[Records from a dataset]
____

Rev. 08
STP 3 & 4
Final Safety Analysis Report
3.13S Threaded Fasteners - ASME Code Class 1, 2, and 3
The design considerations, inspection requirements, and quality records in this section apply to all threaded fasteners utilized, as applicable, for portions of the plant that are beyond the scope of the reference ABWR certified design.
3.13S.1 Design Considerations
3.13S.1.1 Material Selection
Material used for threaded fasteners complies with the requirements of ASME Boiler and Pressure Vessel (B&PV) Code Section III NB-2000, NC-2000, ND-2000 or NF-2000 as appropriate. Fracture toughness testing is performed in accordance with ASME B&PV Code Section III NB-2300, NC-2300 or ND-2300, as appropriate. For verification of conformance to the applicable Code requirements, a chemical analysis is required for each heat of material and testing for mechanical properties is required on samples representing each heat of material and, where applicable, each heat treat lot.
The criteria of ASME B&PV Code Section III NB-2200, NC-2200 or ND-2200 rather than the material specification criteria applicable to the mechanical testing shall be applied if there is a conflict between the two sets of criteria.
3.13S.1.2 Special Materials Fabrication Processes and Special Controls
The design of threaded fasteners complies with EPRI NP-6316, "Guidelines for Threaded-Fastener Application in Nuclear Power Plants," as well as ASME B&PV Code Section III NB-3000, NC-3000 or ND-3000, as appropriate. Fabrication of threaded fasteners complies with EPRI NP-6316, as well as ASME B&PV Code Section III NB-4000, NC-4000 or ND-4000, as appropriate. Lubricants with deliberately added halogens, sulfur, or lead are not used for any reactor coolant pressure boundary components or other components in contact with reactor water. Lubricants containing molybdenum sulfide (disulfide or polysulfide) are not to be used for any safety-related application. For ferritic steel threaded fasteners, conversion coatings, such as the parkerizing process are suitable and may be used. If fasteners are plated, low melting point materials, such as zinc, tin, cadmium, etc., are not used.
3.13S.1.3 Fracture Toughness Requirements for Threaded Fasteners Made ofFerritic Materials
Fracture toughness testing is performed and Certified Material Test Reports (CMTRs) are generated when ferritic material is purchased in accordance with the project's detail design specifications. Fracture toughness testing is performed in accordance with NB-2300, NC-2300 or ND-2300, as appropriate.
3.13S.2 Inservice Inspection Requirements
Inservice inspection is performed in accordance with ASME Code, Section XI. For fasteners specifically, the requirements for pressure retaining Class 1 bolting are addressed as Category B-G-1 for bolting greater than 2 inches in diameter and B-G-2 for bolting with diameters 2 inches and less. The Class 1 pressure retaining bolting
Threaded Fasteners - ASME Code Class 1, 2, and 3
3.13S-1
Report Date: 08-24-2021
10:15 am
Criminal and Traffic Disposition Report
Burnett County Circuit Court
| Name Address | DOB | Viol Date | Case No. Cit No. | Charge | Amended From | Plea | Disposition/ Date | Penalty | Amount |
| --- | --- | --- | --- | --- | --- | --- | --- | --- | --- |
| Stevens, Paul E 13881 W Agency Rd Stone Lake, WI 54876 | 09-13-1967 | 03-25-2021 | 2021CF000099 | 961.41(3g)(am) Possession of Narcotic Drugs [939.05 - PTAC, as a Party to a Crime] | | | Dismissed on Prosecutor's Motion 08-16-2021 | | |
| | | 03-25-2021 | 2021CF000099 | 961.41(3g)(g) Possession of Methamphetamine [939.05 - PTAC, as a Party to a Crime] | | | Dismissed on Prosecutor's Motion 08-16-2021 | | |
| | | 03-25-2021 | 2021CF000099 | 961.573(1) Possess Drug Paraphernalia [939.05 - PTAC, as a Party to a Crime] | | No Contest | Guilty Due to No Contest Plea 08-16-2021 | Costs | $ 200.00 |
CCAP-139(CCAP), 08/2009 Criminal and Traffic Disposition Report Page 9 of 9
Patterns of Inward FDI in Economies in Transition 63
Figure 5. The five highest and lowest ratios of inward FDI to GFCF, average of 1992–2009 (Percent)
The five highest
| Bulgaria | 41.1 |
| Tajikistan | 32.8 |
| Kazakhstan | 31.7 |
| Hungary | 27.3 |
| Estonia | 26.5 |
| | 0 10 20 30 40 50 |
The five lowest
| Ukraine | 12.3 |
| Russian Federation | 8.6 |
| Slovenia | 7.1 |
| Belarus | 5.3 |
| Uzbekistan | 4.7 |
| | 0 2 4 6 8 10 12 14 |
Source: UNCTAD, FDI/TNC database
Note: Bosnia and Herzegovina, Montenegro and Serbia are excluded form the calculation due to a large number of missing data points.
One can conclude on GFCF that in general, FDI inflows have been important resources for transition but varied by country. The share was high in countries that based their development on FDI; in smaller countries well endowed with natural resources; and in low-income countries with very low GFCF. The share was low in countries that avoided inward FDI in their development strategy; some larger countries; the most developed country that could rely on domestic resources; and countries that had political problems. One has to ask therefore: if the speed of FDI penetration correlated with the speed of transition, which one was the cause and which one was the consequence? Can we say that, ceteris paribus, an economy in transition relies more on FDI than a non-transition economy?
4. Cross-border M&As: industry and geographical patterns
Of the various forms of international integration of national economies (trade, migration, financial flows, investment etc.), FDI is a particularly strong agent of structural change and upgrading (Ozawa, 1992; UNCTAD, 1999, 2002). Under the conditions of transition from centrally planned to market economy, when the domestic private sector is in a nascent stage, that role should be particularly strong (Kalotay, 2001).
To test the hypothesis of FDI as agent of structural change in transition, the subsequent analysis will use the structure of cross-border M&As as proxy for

____

TASK TO CARRY OUT: Transcribe all records exactly as written.

SOLUTION:
Rev. 08
STP 3 & 4
Final Safety Analysis Report
3.13S Threaded Fasteners - ASME Code Class 1, 2, and 3
The design considerations, inspection requirements, and quality records in this section apply to all threaded fasteners utilized, as applicable, for portions of the plant that are beyond the scope of the reference ABWR certified design.
3.13S.1 Design Considerations
3.13S.1.1 Material Selection
Material used for threaded fasteners complies with the requirements of ASME Boiler and Pressure Vessel (B&PV) Code Section III NB-2000, NC-2000, ND-2000 or NF-2000 as appropriate. Fracture toughness testing is performed in accordance with ASME B&PV Code Section III NB-2300, NC-2300 or ND-2300, as appropriate. For verification of conformance to the applicable Code requirements, a chemical analysis is required for each heat of material and testing for mechanical properties is required on samples representing each heat of material and, where applicable, each heat treat lot.
The criteria of ASME B&PV Code Section III NB-2200, NC-2200 or ND-2200 rather than the material specification criteria applicable to the mechanical testing shall be applied if there is a conflict between the two sets of criteria.
3.13S.1.2 Special Materials Fabrication Processes and Special Controls
The design of threaded fasteners complies with EPRI NP-6316, "Guidelines for Threaded-Fastener Application in Nuclear Power Plants," as well as ASME B&PV Code Section III NB-3000, NC-3000 or ND-3000, as appropriate. Fabrication of threaded fasteners complies with EPRI NP-6316, as well as ASME B&PV Code Section III NB-4000, NC-4000 or ND-4000, as appropriate. Lubricants with deliberately added halogens, sulfur, or lead are not used for any reactor coolant pressure boundary components or other components in contact with reactor water. Lubricants containing molybdenum sulfide (disulfide or polysulfide) are not to be used for any safety-related application. For ferritic steel threaded fasteners, conversion coatings, such as the parkerizing process are suitable and may be used. If fasteners are plated, low melting point materials, such as zinc, tin, cadmium, etc., are not used.
3.13S.1.3 Fracture Toughness Requirements for Threaded Fasteners Made ofFerritic Materials
Fracture toughness testing is performed and Certified Material Test Reports (CMTRs) are generated when ferritic material is purchased in accordance with the project's detail design specifications. Fracture toughness testing is performed in accordance with NB-2300, NC-2300 or ND-2300, as appropriate.
3.13S.2 Inservice Inspection Requirements
Inservice inspection is performed in accordance with ASME Code, Section XI. For fasteners specifically, the requirements for pressure retaining Class 1 bolting are addressed as Category B-G-1 for bolting greater than 2 inches in diameter and B-G-2 for bolting with diameters 2 inches and less. The Class 1 pressure retaining bolting
Threaded Fasteners - ASME Code Class 1, 2, and 3
3.13S-1
Report Date: 08-24-2021
10:15 am
Criminal and Traffic Disposition Report
Burnett County Circuit Court
| Name Address | DOB | Viol Date | Case No. Cit No. | Charge | Amended From | Plea | Disposition/ Date | Penalty | Amount |
| --- | --- | --- | --- | --- | --- | --- | --- | --- | --- |
| Stevens, Paul E 13881 W Agency Rd Stone Lake, WI 54876 | 09-13-1967 | 03-25-2021 | 2021CF000099 | 961.41(3g)(am) Possession of Narcotic Drugs [939.05 - PTAC, as a Party to a Crime] | | | Dismissed on Prosecutor's Motion 08-16-2021 | | |
| | | 03-25-2021 | 2021CF000099 | 961.41(3g)(g) Possession of Methamphetamine [939.05 - PTAC, as a Party to a Crime] | | | Dismissed on Prosecutor's Motion 08-16-2021 | | |
| | | 03-25-2021 | 2021CF000099 | 961.573(1) Possess Drug Paraphernalia [939.05 - PTAC, as a Party to a Crime] | | No Contest | Guilty Due to No Contest Plea 08-16-2021 | Costs | $ 200.00 |
CCAP-139(CCAP), 08/2009 Criminal and Traffic Disposition Report Page 9 of 9
Patterns of Inward FDI in Economies in Transition 63
Figure 5. The five highest and lowest ratios of inward FDI to GFCF, average of 1992–2009 (Percent)
The five highest
| Bulgaria | 41.1 |
| Tajikistan | 32.8 |
| Kazakhstan | 31.7 |
| Hungary | 27.3 |
| Estonia | 26.5 |
| | 0 10 20 30 40 50 |
The five lowest
| Ukraine | 12.3 |
| Russian Federation | 8.6 |
| Slovenia | 7.1 |
| Belarus | 5.3 |
| Uzbekistan | 4.7 |
| | 0 2 4 6 8 10 12 14 |
Source: UNCTAD, FDI/TNC database
Note: Bosnia and Herzegovina, Montenegro and Serbia are excluded form the calculation due to a large number of missing data points.
One can conclude on GFCF that in general, FDI inflows have been important resources for transition but varied by country. The share was high in countries that based their development on FDI; in smaller countries well endowed with natural resources; and in low-income countries with very low GFCF. The share was low in countries that avoided inward FDI in their development strategy; some larger countries; the most developed country that could rely on domestic resources; and countries that had political problems. One has to ask therefore: if the speed of FDI penetration correlated with the speed of transition, which one was the cause and which one was the consequence? Can we say that, ceteris paribus, an economy in transition relies more on FDI than a non-transition economy?
4. Cross-border M&As: industry and geographical patterns
Of the various forms of international integration of national economies (trade, migration, financial flows, investment etc.), FDI is a particularly strong agent of structural change and upgrading (Ozawa, 1992; UNCTAD, 1999, 2002). Under the conditions of transition from centrally planned to market economy, when the domestic private sector is in a nascent stage, that role should be particularly strong (Kalotay, 2001).
To test the hypothesis of FDI as agent of structural change in transition, the subsequent analysis will use the structure of cross-border M&As as proxy for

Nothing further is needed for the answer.